Syekh Abdul-Qadir al-Jailani waddasallahu sirrahu menerangkan: “Engkau harus bersifat wara’. Jika tidak, kebinasaan dan kehancuran akan berada di dalam kerah bajumu (sangat dekat.) yang melekat terus dalam dirimu, dan kamu tidak akan selamat darinya selamanya. Kecuali Allah swt akan melimpahkan dalam dirimu dengan rahmat-Nya. Seperti yang telah dijelaskan dalam hadis Rasulullah SAW “Tiang atau sendi agama itu adalah wara’. Adapun kehancuran agama itu adalah dengan kerakusan. Dan, sesungguhnya seseorang yang berada di pinggir jurang itu hampir saja jatuh ke dalamnya. Seperti seekor hewan yang digembala yang berada di dekat sebuah tanaman, maka dia hampir mendekatkan mulutnya ke tanaman tersebut sehingga tanaman itu nyaris tidak selamat dari ancamannya”.
Diriwayatkan dari Abu Bakar r.a. bahwa sesungguhnya beliau berkata, “Sesungguhnya saya meninggalkan tujuh puluh pintu kemubahan karena khawatir dan takut apabila saya jatuh ke dalam dosa.” Amirul Mukminin Umar bin Khathab r.a. juga menuturkan: “Sesungguhnya aku meninggalkan sembilan bagian dari sepersepuluh kehalalan karena khawatir dan takut kalau-kalau aku jatuh ke dalam keharaman”. Mereka semua melakukan hal tersebut karena berusaha untuk berlaku wara’ dan berusaha untuk tidak mendekati sesuatu yang haram karena mengambil pelajaran dari sabda Rasulullah SAW, “Setiap raja itu mempunyai batas. Sesungguhnya batas Allah swt adalah semua hal-hal yang diharamkan-Nya. Maka barangsiapa yang berdiri di dekat batas tersebut, dikhawatirkan dia akan terperosok ke dalamnya.”
Barangsiapa yang memasuki benteng sebuah kerajaan kemudian melewati pintu gerbang yang pertama, kedua, dan ketiga, sampai dia mendekati singgasananya, itu lebih baik daripada orang yang hanya berdiri di pintu pertama, di mana pintu itu dekat dengan kebaikan. Karena apabila pintu itu dikunci, maka akan terkunci pula pintu selanjutnya, dan dia berada di belakang dua pintu dari beberapa pintu kecerobohan dan kelalaian dan orang-orang yang berada di baliknya, yaitu penjaga raja dan para prajuritnya.
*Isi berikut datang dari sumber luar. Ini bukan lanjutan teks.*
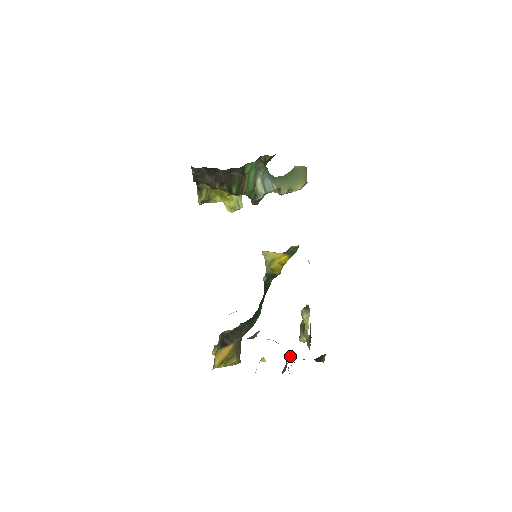
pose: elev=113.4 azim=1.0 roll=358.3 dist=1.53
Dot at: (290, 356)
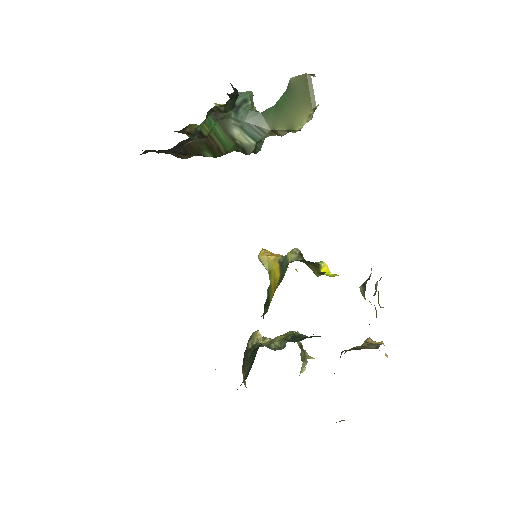
Dot at: occluded
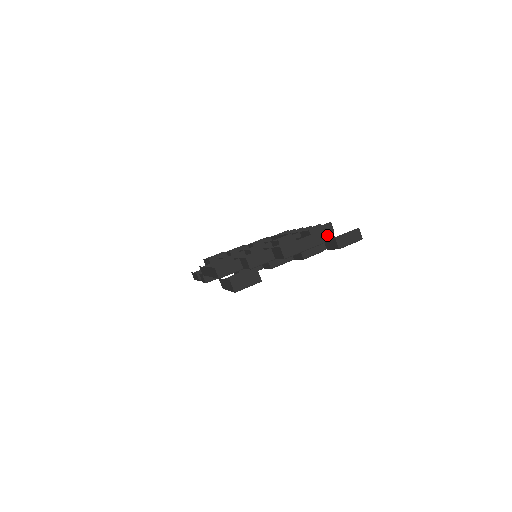
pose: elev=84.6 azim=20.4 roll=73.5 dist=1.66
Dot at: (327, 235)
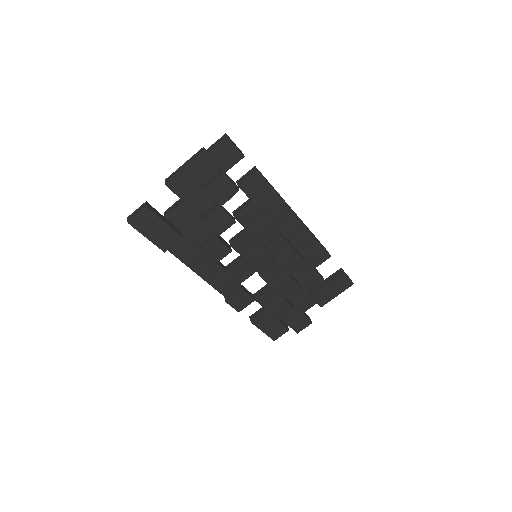
Dot at: (200, 153)
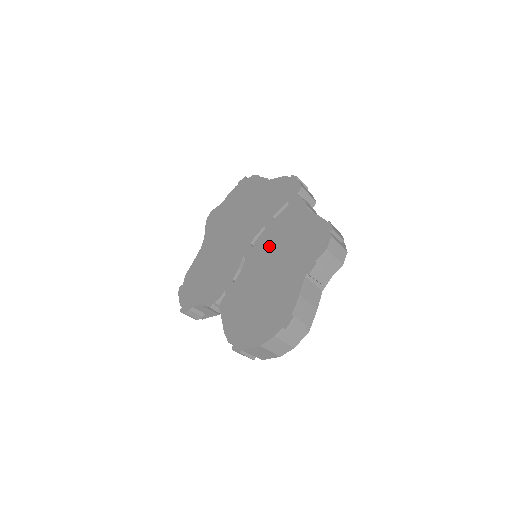
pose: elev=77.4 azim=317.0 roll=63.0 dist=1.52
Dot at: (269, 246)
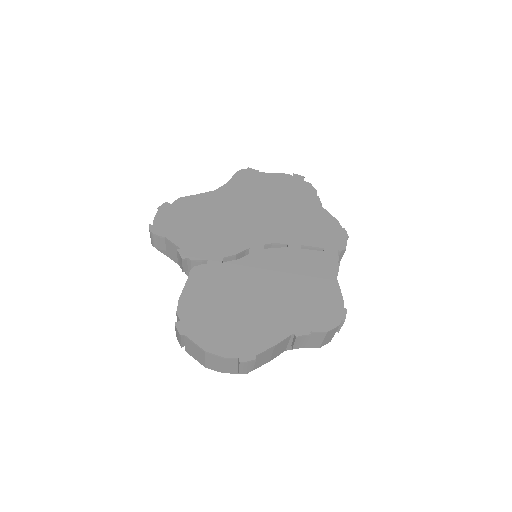
Dot at: (280, 268)
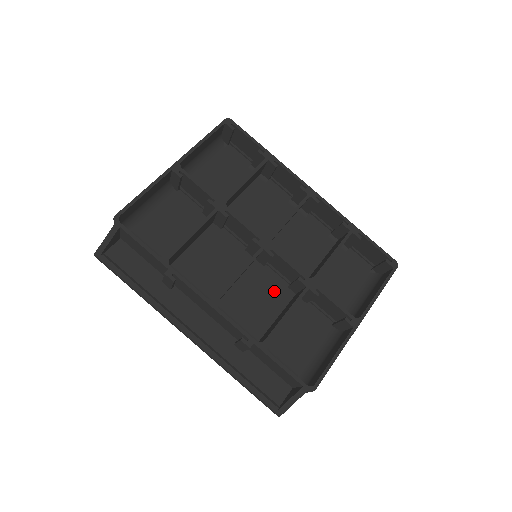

Adapun apabila dia hanya sampai pada pintu yang pertama dan dikunci, maka dia akan menetap dalam satu kebaikan saja. Lalu dia akan dimangsa oleh serigala-serigala dan para musuh dari golongan orang-orang yang menghancurkan. Demikianlah keadaan orang yang meniti niat dan keinginan yang kuat dan istiqamah di dalamnya.
Apabila limpahan taufik dan penjagaan dicabut darinya dan terputus darinya, maka dia hanya akan mendapatkan keringanan-keringanan dan tidak akan keluar dari syara’. Barangsiapa yang berhenti dalam keringanan-keringanan saja dan tidak berusaha untuk mendapatkan keinginan yang kuat, apabila taufik dicabut darinya, terputus darinya semua limpahan nikmat, lalu dia akan dikalahkan oleh hawa nafsunya. Kemudian dia akan mengambil dan melaksanakan sesuatu yang diharamkan, sehingga dia akan keluar dari syara dan menjadi orang-orang yang termasuk dalam golongan syaitan-syaitan musuh Allah swt, yang tersesat jauh dari jalan petunjuk dan hidayah.
Apabila dia mendapati kematian sebelum taubat, dia termasuk dalam golongan orang-orang yang binasa, kecuali apabila Allah swt memberikan rahmat dan anugerah kepadanya. Maka kekhawatiran itu terdapat dalam melaksanakan keringanan-keringanan (rukhshah). Adapun keselamatan dengan segala bentuk keselamatan itu terdapat dalam keinginan yang kuat (‘azimat). Sesungguhnya Allah swt Yang Memberikan petunjuk kepada jalan yang lurus”. (Syekh Abdul Qadir Al-Jailani, kitab Futuhul Ghayb).